• **Work to be completed**
Keep the pictures out. Write out every line of the listing exactly.

• **Excerpted data**
################
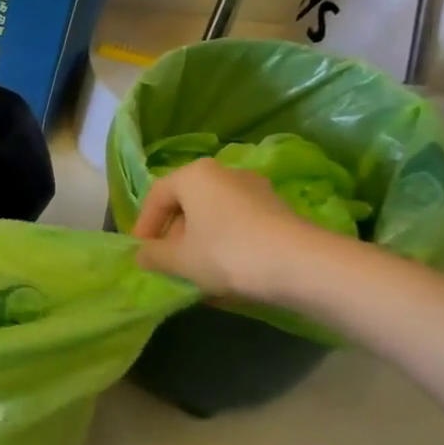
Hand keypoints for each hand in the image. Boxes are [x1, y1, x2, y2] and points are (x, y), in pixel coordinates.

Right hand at [131, 158, 326, 301]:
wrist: (302, 265)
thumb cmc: (227, 253)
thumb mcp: (179, 259)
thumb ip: (153, 255)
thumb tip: (142, 255)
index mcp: (194, 175)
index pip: (157, 196)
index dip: (144, 225)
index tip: (142, 252)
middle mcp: (224, 172)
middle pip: (187, 203)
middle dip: (173, 234)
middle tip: (168, 262)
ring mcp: (255, 189)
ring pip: (214, 214)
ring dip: (200, 240)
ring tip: (197, 271)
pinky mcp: (278, 209)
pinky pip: (238, 223)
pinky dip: (226, 242)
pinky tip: (227, 271)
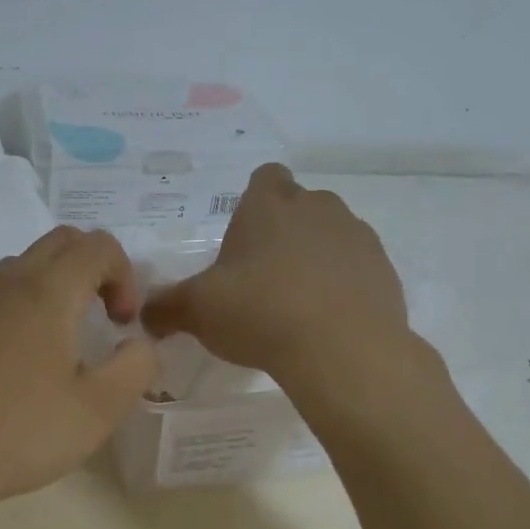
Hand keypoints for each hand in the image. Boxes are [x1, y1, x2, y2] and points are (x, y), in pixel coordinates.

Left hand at [0, 226, 157, 516]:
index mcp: (47, 288)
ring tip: (66, 338)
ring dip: (59, 283)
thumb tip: (139, 343)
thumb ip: (136, 366)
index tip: (123, 324)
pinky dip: (26, 301)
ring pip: (27, 263)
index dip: (126, 276)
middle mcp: (8, 279)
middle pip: (63, 242)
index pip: (99, 245)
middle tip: (104, 319)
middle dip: (96, 269)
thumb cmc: (19, 431)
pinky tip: (23, 358)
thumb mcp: (99, 409)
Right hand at [141, 164, 417, 387]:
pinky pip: (357, 267)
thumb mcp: (197, 311)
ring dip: (315, 256)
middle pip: (299, 205)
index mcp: (269, 204)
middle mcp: (317, 207)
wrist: (344, 351)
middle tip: (261, 275)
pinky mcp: (385, 270)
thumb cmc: (260, 313)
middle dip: (283, 231)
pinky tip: (326, 320)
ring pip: (331, 234)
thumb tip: (144, 315)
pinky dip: (343, 284)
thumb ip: (166, 307)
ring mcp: (357, 236)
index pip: (265, 176)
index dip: (254, 201)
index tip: (243, 236)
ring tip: (296, 302)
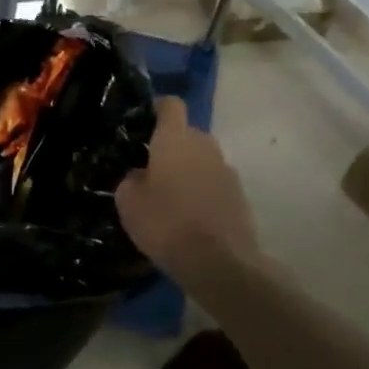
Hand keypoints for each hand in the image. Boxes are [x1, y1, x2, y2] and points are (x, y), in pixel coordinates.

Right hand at [114, 97, 262, 284]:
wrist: (220, 263)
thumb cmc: (166, 224)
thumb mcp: (128, 202)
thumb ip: (132, 179)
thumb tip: (141, 175)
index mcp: (175, 139)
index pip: (170, 105)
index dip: (156, 108)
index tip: (142, 122)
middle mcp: (205, 145)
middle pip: (187, 133)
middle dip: (170, 145)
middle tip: (150, 167)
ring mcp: (227, 170)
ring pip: (202, 159)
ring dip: (187, 169)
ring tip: (170, 195)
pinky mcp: (240, 195)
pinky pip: (214, 182)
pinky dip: (202, 191)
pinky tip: (189, 216)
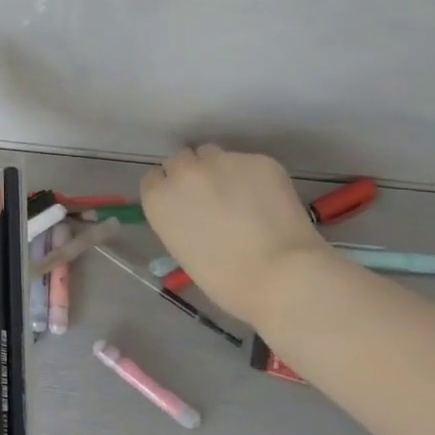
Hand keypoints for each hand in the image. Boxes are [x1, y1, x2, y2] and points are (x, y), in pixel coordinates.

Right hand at [140, 145, 330, 323]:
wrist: (281, 274)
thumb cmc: (225, 280)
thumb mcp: (182, 249)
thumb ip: (180, 219)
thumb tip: (196, 211)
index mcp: (159, 198)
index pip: (154, 178)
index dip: (170, 189)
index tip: (183, 203)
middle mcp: (184, 172)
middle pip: (181, 159)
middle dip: (192, 174)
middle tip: (212, 197)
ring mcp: (222, 161)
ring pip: (214, 155)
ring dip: (220, 170)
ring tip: (241, 195)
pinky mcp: (258, 160)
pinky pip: (248, 163)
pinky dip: (254, 177)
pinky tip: (268, 201)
################
• **Solution for this exercise**
Hand keypoints for each hand in the image. Boxes are [x1, y1, x2, y2] and points are (x, y), in pixel coordinates.

Right hand at [131, 158, 326, 301]:
wrist: (302, 265)
thumb cmc: (227, 253)
thumb mcp: (179, 259)
thumb ip: (153, 255)
thumb tip: (142, 255)
index mcp: (194, 175)
index pip: (157, 196)
index dip: (144, 225)
index tip: (142, 252)
middle mcp: (224, 172)
middle pip: (187, 203)
middle dip: (173, 234)
middle tip: (168, 262)
ring mcp: (255, 189)
ring pip: (214, 214)
ring dip: (200, 240)
ring tip: (197, 271)
pinky mcp: (278, 209)
pinky pip: (238, 223)
pinky dip: (226, 242)
pinky tip: (227, 271)
Hand keypoints for each hand in the image. Boxes are [x1, y1, x2, y2] and points are (x, y), in pixel coordinates.

Left hand at [0, 226, 157, 516]:
index mcp: (47, 288)
ring tip: (66, 338)
ring dip: (59, 283)
thumb tip: (139, 343)
thumb ip: (136, 366)
index tip: (123, 324)
pinky dip: (26, 301)
ring pip: (27, 263)
index dip: (126, 276)
middle mcp: (8, 279)
middle pip: (63, 242)
index pip: (99, 245)
middle tip: (104, 319)
middle dip: (96, 269)
thumb cmc: (19, 431)
pinky tip: (23, 358)
thumb mcp: (99, 409)
Right hand at [141, 164, 417, 387]:
pinky pip: (357, 267)
thumb mcp: (197, 311)
ring dip: (315, 256)
middle pip: (299, 205)
index mcp: (269, 204)
middle mcp: (317, 207)
wrist: (344, 351)
middle tip: (261, 275)
pinky mcp: (385, 270)
thumb cmc: (260, 313)
middle dip: (283, 231)
pinky tip: (326, 320)
ring pip: (331, 234)
thumb tip: (144, 315)
pinky dip: (343, 284)
thumb ip: (166, 307)
ring mcp: (357, 236)
index pip: (265, 176)
index dip: (254, 201)
index tip: (243, 236)
ring tip: (296, 302)
Hand keypoints for each hand in the image. Boxes are [x1, y1, x2, y2] and points are (x, y), in pixel coordinates.

Right hand at [114, 97, 262, 284]:
wrist: (220, 263)
thumb cmc: (166, 224)
thumb mcp: (128, 202)
thumb ip: (132, 179)
thumb tip: (141, 175)
index mcp: (175, 139)
index pip: (170, 105)
index dip: (156, 108)
index tip: (142, 122)
middle mcp: (205, 145)
middle pip: (187, 133)
middle dip: (170, 145)
middle tip: (150, 167)
ring mcp: (227, 170)
ring pip: (202, 159)
ring dip: (187, 169)
ring tip: (170, 195)
pinky mcp: (240, 195)
pinky pip: (214, 182)
pinky dip: (202, 191)
pinky tip: (189, 216)
Hand keypoints for each hand in the image. Boxes are [x1, y1, x2, y2] and points are (x, y), in pixel coordinates.

Right hand at [140, 145, 330, 323]:
wrist: (281, 274)
thumb cmc: (225, 280)
thumb mcp: (182, 249)
thumb ip: (180, 219)
thumb tip: (196, 211)
index mcp: (159, 198)
index pip: (154, 178)
index dip: (170, 189)
index tip: (183, 203)
middle mcp: (184, 172)
middle pip: (181, 159)
middle dip: (192, 174)
middle tip: (212, 197)
ring mcp: (222, 161)
ring pip: (214, 155)
ring dip: (220, 170)
ring tip: (241, 195)
pinky mcp: (258, 160)
pinky pip: (248, 163)
pinky dip: (254, 177)
pinky tip: (268, 201)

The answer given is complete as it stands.